Sementara hampir 300.000 lainnya telah mengungsi sejak Januari. Jutaan orang lainnya hidup dalam kemiskinan dan selalu membutuhkan bantuan kemanusiaan.
Sadat menjelaskan, kondisi yang memburuk di negaranya disebabkan oleh penarikan pasukan AS dan NATO secara tiba-tiba.
"Pemerintah mengeklaim bahwa enam bulan dari sekarang, mereka dapat mengendalikan situasi. Tetapi mengingat kegagalan mereka sekarang, rakyat ragu itu akan terjadi,” ujar Sadat.
Pada April, dilaporkan bahwa jumlah pasukan keamanan nasional Afghanistan, termasuk tentara, polisi, pasukan khusus dan intelijen, mencapai sedikit lebih dari 300.000 personel.
Sementara itu, jumlah pasukan tempur Afghanistan diperkirakan mencapai 180.000 personel. Di sisi lain, Taliban disebut “hanya” memiliki antara 55.000 hingga 85.000 milisi.
Bila dibandingkan secara kuantitas, jelas bahwa pemerintah Afghanistan lebih memiliki sumber daya manusia dibandingkan Taliban.
Meski jumlah sumber daya manusianya lebih rendah dibandingkan pemerintah Afghanistan, Taliban disebut berada di atas angin karena beberapa faktor.
Menurut Sadat, salah satunya adalah pengalaman bertemput Taliban selama 21 tahun terakhir sejak mereka digulingkan oleh pasukan asing.
“Ditambah lagi, ada beberapa negara yang mendanai mereka, jadi mereka memiliki cukup sarana untuk melancarkan perang,” ujar Sadat.
Selain itu, perjanjian terbaru di Doha, Qatar, mewajibkan Taliban untuk tidak terlibat dengan organisasi mana pun dan tidak menggunakan Afghanistan sebagai basis penyerangan terhadap Barat.
Kondisi demikian, membuat Taliban bisa terlibat dengan AS dan pemain internasional lainnya. Hal ini meningkatkan moral mereka.
Dan faktor terakhir, tak bisa dipungkiri bahwa Taliban juga mendapat dukungan dari banyak orang Afghanistan.
“Di daerah perkotaan, di mana orang-orang terdidik dan pemerintah hadir, dukungan untuk Taliban rendah. Tetapi di pinggiran, ketika penduduk kehilangan layanan dan perlindungan dari pemerintah, kesetiaan mereka berpindah,” tutur Sadat.
Bayangan perang saudara
Sadat memperingatkan bahwa perpecahan dan konflik di Afghanistan saat ini berpotensi semakin dalam.
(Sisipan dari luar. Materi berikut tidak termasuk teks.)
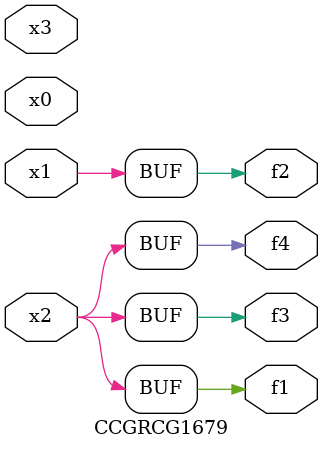
<source format=v>
module CCGRCG1679(
	input x0, x1, x2, x3,
	output f1, f2, f3, f4
);
	assign f1 = x2;
	assign f2 = x1;
	assign f3 = x2;
	assign f4 = x2;
endmodule

</source>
Terutama, mengingat fakta bahwa lebih dari 60 persen penduduk Afghanistan masih berusia muda dan banyak dari mereka enggan hidup di bawah aturan yang ketat jika Taliban berkuasa.
“Generasi muda terbiasa dengan dunia luar, teknologi baru, keterbukaan, dan media yang bebas. Generasi baru ini akan sulit hidup di bawah Taliban, dan kelompok itu, pada gilirannya, akan berjuang untuk menaklukkan orang-orang muda ini," ungkap Sadat.
Sadat menambahkan, perang saudara bisa pecah kapan saja. Pertanyaannya bukanlah bagaimana jika perang saudara pecah melainkan kapan perang saudara pecah.
"Orang-orang takut akan perang saudara. Kami semua berharap penyelesaian politik akan tercapai. Tetapi jika Taliban benar-benar maju dan akhirnya merebut ibu kota, nasib ini (perang saudara) tak terelakkan," ujar Sadat.